What is the difference between convex cone and convex hull?

Question

I am reading this definition of convex cone and this definition of the convex hull of a finite set of points and I am in trouble in understanding the difference.

Am I right that, given a set of points $x_1,..., x_n$ in $R^m$, convex cone is defined by

$$y \in R^m | y=\sum a_i x_i, a_i \geq 0, i=1,...,n $$

and convex hull same than above but with

$\sum a_i=1$ in supplement ?

Thanks for clarification. A "geometric" example on a 2D dataset would be appreciated

Answer 1

The two are very different in definition. Definitions:

A set $S\subseteq \mathbb R^n$ is a convex cone if, for any $x\in S$ and any positive real $\alpha$, the vector $\alpha x$ is also an element of $S$. That is, $S$ is a convex cone if and only if $$\forall x\in S\forall \alpha\in[0,\infty):\alpha x\in S$$

For a set $X$, the convex hull of $X$ is the smallest convex set that contains $X$.
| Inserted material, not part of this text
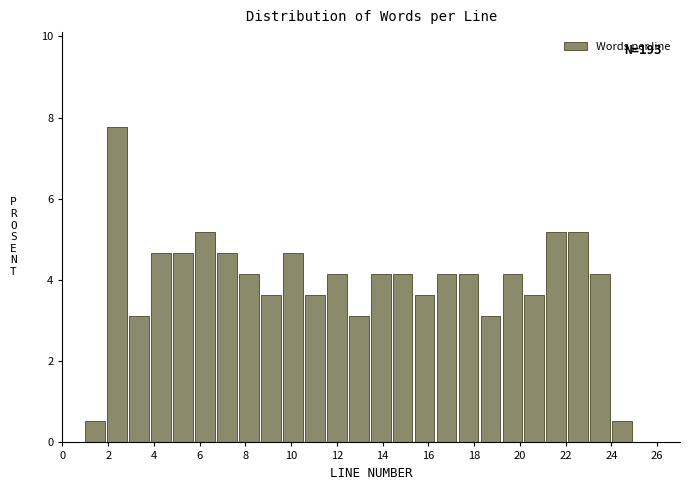

Over which range of the x-axis is the bar tallest?

1.96 to 2.92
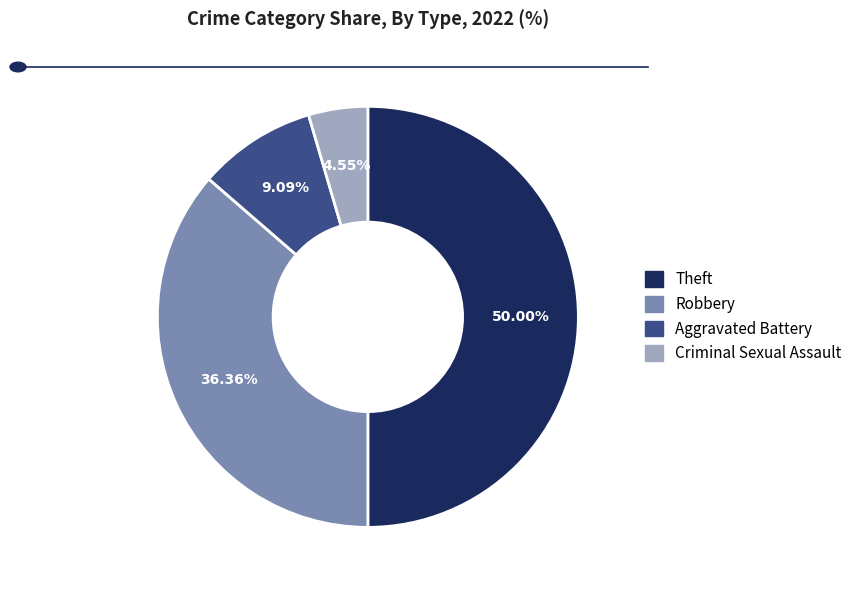

To the nearest percent, what is the difference between the Theft and Robbery slice percentages?

14%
You can see a very big difference in the two definitions in the fact that a convex hull is defined in terms of another set, while "convex cone" is a property that a set can either have or not.

That is, it is possible to take a set, $S$, and ask "is $S$ a convex cone?". This question has a yes or no question, depending on $S$. On the other hand, the question "is $S$ a convex hull" doesn't have a yes or no question. You have to change the question to "Is $S$ a convex hull of $X$" before you can answer it.